Após se ter estreado nas eleições de 2006, ganhando nove lugares no parlamento, o partido de Wilders conquistou 21 lugares no parlamento em 2010, tornando-se na terceira maior força política no parlamento e contribuindo para a criação de uma coligação, embora se tenha mantido à margem da mesma.
Wilders é um político próximo das ideologias de extrema-direita de Marine Le Pen (Frente Nacional) e Nigel Farrage (UKIP), sendo também admirador de Donald Trump. Tem ganho mediatismo dadas as suas polémicas xenófobas – que incluem propostas como impedir a construção de mesquitas; barrar a migração de países muçulmanos; comparar o Corão ao “Mein Kampf”) – e eurocéticas (defende a saída da Holanda do euro e da União Europeia.
A defesa das ideias já causou alguns dissabores: Wilders vive rodeado de proteção 24 horas por dia; já esteve proibido de entrar no Reino Unido entre 2006 e 2009 e está incluído na lista de alvos da Al-Qaeda desde 2010, tendo sido também já advertido na Austrália em relação à defesa dos seus ideais. É um dos principais candidatos às eleições, com perspetivas de o seu partido poder tornar-se na segunda maior força política holandesa. A par de Jesse Klaver, é uma das grandes incógnitas das eleições.
Jesse Klaver: o verde da renovação
É o mais novo dos três candidatos, com 30 anos (Rutte tem 50 anos e Wilders tem 53 anos), é também o líder do GroenLinks (partido dos verdes) desde maio de 2015, cargo que acumula com o de líder do partido na casa dos representantes. Está no parlamento desde 2012, ao ser um dos quatro deputados eleitos.
Recebeu a atenção da imprensa internacional em 2013, ao opor-se à evasão fiscal na Holanda, ganhando o apelido de Jessiah (uma mistura de Jesse e Messiah). No mesmo ano, foi coassinante de um memorando chamado “Beautiful Netherlands”, cujo objetivo é a proteção do ambiente, ao nível das paisagens, da fauna e da flora. É tido como o oposto de Geert Wilders, pois ao contrário do líder do PVV, Klaver é pró-imigração. É filho de um pai marroquino e de uma mãe de origem indonésia e holandesa, traço que partilha com Wilders cuja mão também tem origem indonésia.
Dada a orientação política do seu partido (liberalismo e políticas ecológicas), o GroenLinks defende uma política ecológica de combate às alterações climáticas, através de impostos sobre as emissões de gases e promoção de energias renováveis. Apesar de ser pró-Europa, defende uma redistribuição das funções na NATO pela União Europeia e uma reconversão das forças armadas holandesas para forças de manutenção de paz.

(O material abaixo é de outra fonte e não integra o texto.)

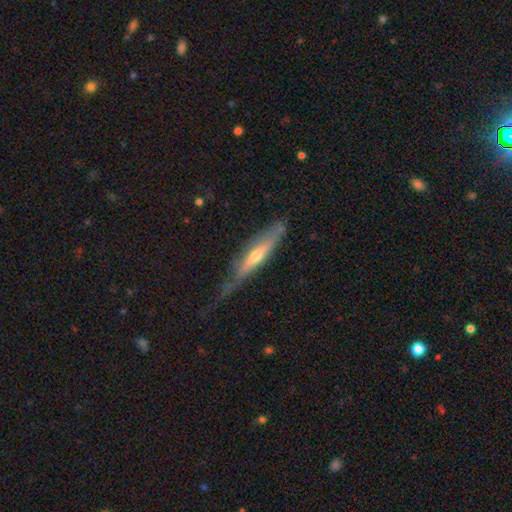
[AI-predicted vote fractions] featured or disk 56%, smooth 39%, star or artifact 5%. Down the decision tree: edge-on disk — yes (83%); merging — none (49%).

Extrema-direita incerta no governo
Apesar das últimas sondagens apontarem para um empate entre o partido de Mark Rutte e o PVV de Geert Wilders, Raquel Varela, historiadora no Instituto de História Contemporânea da Universidade Nova de Lisboa, contactada pelo JPN, considera que “certamente não vai haver nenhuma coligação que inclua a extrema-direita”, relativizando a probabilidade. A coordenadora de um projeto no Instituto Internacional de História Social em Amsterdão não acredita que a Casa Real validasse uma coligação com a extrema-direita.
Já André Freire, professor do ISCTE-IUL, diz que “a dúvida é sobre os parceiros de coligação, pois espera-se que o partido socialista, parceiro dos liberais de direita do VVD, seja severamente penalizado. Está também em dúvida se o VVD faz ou não aliança com a direita radical, ou se pelo contrário, há uma substituição de parceiro e uma solução mais alinhada à esquerda do tipo liberais de esquerda do d66 e outros.”
À direita do VVD, o diálogo parece uma impossibilidade, dado que o Mark Rutte, já recusou, por várias vezes, a possibilidade de vir a criar uma coligação com Geert Wilders.